For example, a motorcycle’s functionality can be broken down into its individual components, but what component produces the satisfaction we experience when on a cold evening the engine starts and fills the air with a pleasant rumble that conveys a sense of adventure? Where in the specifications of the vehicle can we find the category listing the values for that particular feeling? There isn’t one. Because the feeling is intangible, boundless, immeasurable. Similarly, our psychological world is too uncertain, too volatile, too unpredictable to be restricted to precise scientific measurement. In fact, the more precise we get, the further away we move from achieving understanding, the further away we move from the truth, the further away we move from adventure.

This is where science comes up short. The place for linear logic is not in our daily internal monologues with ourselves, nor is it in the weary hours of Sunday afternoons as we ready our systems for another forward burst. We need another kind of science, a science that doesn’t strive to answer every question, but on the contrary, a science that thrives in the unknown. Luckily we have just that kind of science and it is called art.

What art teaches us is that in tending to our emotional needs we must abstain from the extreme desire to locate absolutes, to find definite answers.
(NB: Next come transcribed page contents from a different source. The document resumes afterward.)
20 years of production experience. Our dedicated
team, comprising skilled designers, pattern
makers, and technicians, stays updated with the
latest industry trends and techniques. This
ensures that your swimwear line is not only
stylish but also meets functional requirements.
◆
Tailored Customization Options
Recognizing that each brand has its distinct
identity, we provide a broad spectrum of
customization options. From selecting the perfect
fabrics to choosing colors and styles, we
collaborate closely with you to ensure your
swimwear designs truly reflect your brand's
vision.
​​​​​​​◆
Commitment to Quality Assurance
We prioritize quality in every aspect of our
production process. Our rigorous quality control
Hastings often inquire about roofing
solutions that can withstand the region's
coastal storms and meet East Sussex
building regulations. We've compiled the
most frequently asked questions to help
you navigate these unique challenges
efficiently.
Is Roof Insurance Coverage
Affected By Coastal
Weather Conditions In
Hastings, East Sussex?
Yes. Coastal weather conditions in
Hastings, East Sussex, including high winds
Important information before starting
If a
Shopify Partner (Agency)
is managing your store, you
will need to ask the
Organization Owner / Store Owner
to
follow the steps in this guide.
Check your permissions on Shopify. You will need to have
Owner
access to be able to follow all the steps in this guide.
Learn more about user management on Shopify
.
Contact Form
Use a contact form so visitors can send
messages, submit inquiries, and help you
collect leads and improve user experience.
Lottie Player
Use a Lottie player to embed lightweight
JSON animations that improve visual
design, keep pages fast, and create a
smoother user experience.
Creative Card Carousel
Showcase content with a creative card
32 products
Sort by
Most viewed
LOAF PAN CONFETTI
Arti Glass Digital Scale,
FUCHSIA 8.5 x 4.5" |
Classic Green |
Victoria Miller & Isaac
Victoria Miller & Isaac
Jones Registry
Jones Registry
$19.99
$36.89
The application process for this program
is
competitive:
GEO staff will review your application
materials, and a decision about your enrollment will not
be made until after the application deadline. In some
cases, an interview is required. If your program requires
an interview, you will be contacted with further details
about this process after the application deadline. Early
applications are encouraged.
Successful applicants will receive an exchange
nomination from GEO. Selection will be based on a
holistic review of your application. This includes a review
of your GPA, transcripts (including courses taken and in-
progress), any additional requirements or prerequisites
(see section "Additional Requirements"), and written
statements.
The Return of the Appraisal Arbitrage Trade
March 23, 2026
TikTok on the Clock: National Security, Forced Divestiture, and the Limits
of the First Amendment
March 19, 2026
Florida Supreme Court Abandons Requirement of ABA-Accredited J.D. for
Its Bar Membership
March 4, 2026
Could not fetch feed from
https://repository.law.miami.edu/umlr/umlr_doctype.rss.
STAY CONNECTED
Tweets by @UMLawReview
Answers might lead us in the wrong direction. Knowing is not how it works. In fact, if we found out how it works, it could stop working entirely. The spirit thrives in the obscure, in the uncertain space between now and what used to be now just a second ago. It is not possible to anchor ourselves to one state, to find permanent stability, to find endless peace. We are organic, ever-evolving, growing, changing human beings. It is our nature to shift, develop, mature, or get younger. 

We are not fear nor love. We are not order nor chaos. We are not life nor death. We are a little bit of everything all at once.